Definitely Not the Blue Danube, But…

Perth, located right on the Tay River, presented us with a surprise around every corner. We could have happily stayed there for a while discovering its many shops, restaurants and landmarks. While waiting for our hosts to meet us for lunch, we did a little local exploring and found ourselves following the scent of the best coffee ever…and we usually drink tea! Housed in the historic Code’s Mill, this locally owned coffee joint exudes the smell of freshly roasting coffee beans, so grab a paper and some freshly baked snacks (including gluten free options) and settle down in the cozy seating area, inside or out for a while. Code’s Mill on the park offers restaurants, retail shops, and offices wrapped in exposed limestone, high timber-frame ceilings, and glorious balconies.

Without a doubt, our favourite land-based activity on this trip was lunch at The Masonry. Owner Kyle Woods opened up three months before our visit and had clearly found the recipe for success with full tables at breakfast, lunch and dinner. The menu features local, including many gluten-free choices; everything is made fresh to order. We chose the local lamb burger, perfectly cooked and served with avocado and goat cheese. The side: a fresh greens salad tossed with roasted apple slices, parsnip crisps and a lemon thyme vinaigrette. Simply plate-licking delicious!
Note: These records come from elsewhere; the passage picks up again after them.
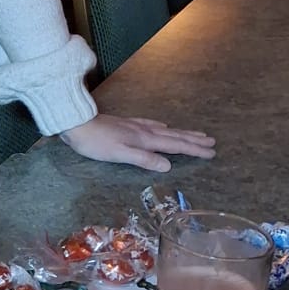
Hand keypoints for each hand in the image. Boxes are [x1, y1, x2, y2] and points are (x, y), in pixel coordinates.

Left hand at [60, 113, 215, 173]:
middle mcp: (144, 131)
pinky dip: (162, 127)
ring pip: (166, 130)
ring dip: (182, 133)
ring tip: (197, 134)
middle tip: (212, 142)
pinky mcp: (126, 124)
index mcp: (145, 139)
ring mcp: (135, 126)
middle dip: (194, 140)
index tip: (211, 152)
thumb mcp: (120, 154)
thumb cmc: (96, 142)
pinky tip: (162, 126)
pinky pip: (152, 125)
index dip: (194, 149)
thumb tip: (168, 165)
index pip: (175, 145)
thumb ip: (144, 159)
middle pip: (174, 136)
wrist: (76, 123)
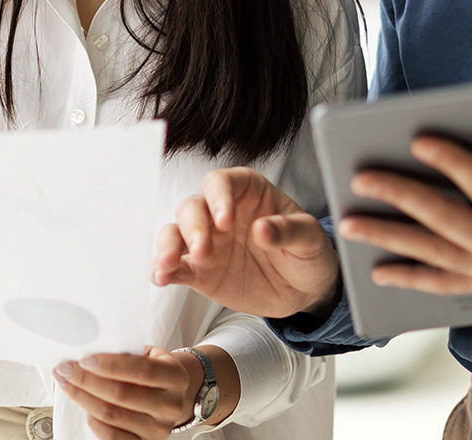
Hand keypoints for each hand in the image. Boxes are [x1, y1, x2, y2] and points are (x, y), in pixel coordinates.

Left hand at [54, 347, 233, 438]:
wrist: (173, 395)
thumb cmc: (154, 370)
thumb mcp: (149, 354)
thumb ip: (126, 353)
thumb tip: (88, 353)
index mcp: (175, 376)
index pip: (140, 371)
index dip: (109, 365)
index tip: (84, 359)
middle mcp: (170, 405)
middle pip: (120, 395)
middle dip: (86, 380)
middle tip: (65, 369)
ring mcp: (159, 428)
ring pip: (112, 415)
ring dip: (82, 398)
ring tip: (67, 383)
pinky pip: (112, 436)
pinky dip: (93, 420)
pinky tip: (84, 405)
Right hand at [151, 167, 341, 319]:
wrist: (305, 290)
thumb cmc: (308, 253)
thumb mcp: (310, 239)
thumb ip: (288, 230)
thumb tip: (261, 229)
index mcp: (248, 194)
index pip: (221, 182)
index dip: (218, 197)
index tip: (224, 220)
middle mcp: (221, 213)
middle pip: (192, 207)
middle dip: (193, 227)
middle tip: (203, 250)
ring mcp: (208, 242)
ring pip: (175, 233)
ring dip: (169, 247)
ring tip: (168, 265)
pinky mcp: (200, 271)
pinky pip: (176, 266)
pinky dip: (164, 270)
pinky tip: (161, 278)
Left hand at [339, 98, 471, 334]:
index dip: (453, 162)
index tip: (419, 138)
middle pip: (444, 222)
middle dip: (400, 197)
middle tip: (361, 175)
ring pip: (433, 255)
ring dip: (388, 239)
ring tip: (348, 223)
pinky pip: (444, 285)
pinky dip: (411, 278)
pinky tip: (378, 272)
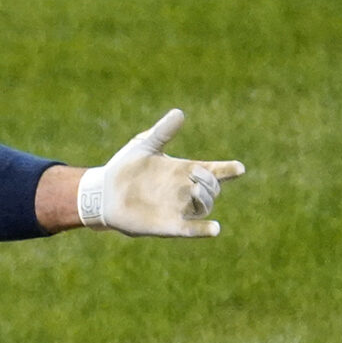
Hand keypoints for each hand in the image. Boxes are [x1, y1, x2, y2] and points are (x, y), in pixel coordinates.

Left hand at [76, 109, 244, 236]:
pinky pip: (192, 230)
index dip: (228, 170)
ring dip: (205, 199)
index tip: (239, 168)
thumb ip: (163, 131)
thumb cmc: (124, 167)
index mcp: (183, 170)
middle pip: (213, 188)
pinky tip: (215, 229)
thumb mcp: (144, 146)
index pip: (214, 171)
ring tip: (195, 189)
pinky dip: (204, 230)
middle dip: (211, 181)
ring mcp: (178, 208)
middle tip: (196, 174)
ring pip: (204, 207)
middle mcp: (184, 190)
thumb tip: (179, 112)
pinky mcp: (168, 225)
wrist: (102, 192)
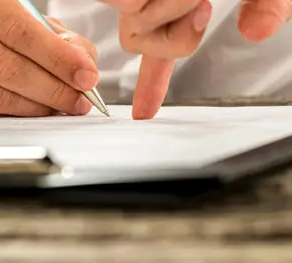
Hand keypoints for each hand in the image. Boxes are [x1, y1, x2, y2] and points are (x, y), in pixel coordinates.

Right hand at [0, 0, 97, 119]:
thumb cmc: (1, 36)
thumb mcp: (37, 29)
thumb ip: (64, 45)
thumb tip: (85, 71)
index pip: (24, 31)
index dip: (59, 59)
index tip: (86, 78)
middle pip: (10, 66)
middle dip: (53, 89)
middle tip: (78, 102)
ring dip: (36, 106)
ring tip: (58, 108)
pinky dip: (16, 114)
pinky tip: (32, 111)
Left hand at [102, 0, 291, 119]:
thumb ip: (273, 3)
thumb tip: (255, 31)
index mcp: (182, 9)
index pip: (161, 56)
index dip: (151, 87)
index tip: (142, 112)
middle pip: (138, 38)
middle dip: (173, 18)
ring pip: (134, 18)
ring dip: (170, 1)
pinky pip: (126, 3)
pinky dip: (137, 0)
Next stop and our only sleepover was in Westport. Although a seemingly sleepy little town, the Cove Country Inn was rocking that night and apparently every Thursday night with live jazz. We were treated to the Spencer Evans Trio and Ila Vann, a soul legend who belted out many favourites. On our morning after walk, we were seduced by the scent of baking cinnamon buns. No doubt Vanilla Bean’s Cafe Creamery lures boaters and locals alike to this hot morning spot. No visit to Westport would be complete without a trip to Spy Rock lookout at Foley Mountain located high above a granite ridge overlooking the Upper Rideau Lake and the village.

What the World Needs Now

The last stop on our Rideau route provided us with the shopping fix anyone could never dream of. Kilborn’s, located in Newboro, offers every brand you know and want and then some. And it’s not just about the shoes and boots. You could spend hours browsing kitchen accessories, furniture, clothing, gourmet foods, baby clothes and garden accessories. And just when you think you are done, there is more to explore.

But I could say that, too, about the Rideau Canal.


Photo 1: 

Kingston Mills Lock is the site of the first mill built on the Rideau here at Cataraqui Falls in 1784. The site today features a lovely set of three locks, a turning basin, a detached upper lock and the Robert Anglin Visitor’s Centre. The main CN rail line crosses over the lower locks on a bridge originally built for the Grand Trunk Railroad in 1853. The falls, first used to power mills, still generate power today.

Photo 2:  The Brass Point Bridge, which carries a county road over the canal, is located at Brass Point between Little Cranberry and Cranberry lakes. At Brass Point a timber causeway and swing bridge carry a county road across the canal. This photo was taken during our Kouri’s Kopters helicopter tour.

Photo 3:  Take the time to shop, explore and putter around this historic village. Tree lined streets with clapboard cottages are reminiscent of Nantucket.

Photo 4:  Kingston Mills Lock Aerial

Photo 5:  One of the prettiest lockstations on the Rideau, Jones Falls (Lock 39-42) is home to the “Great Stone Arch Dam.” When completed in 1831, this was the highest dam in North America (almost 60 feet).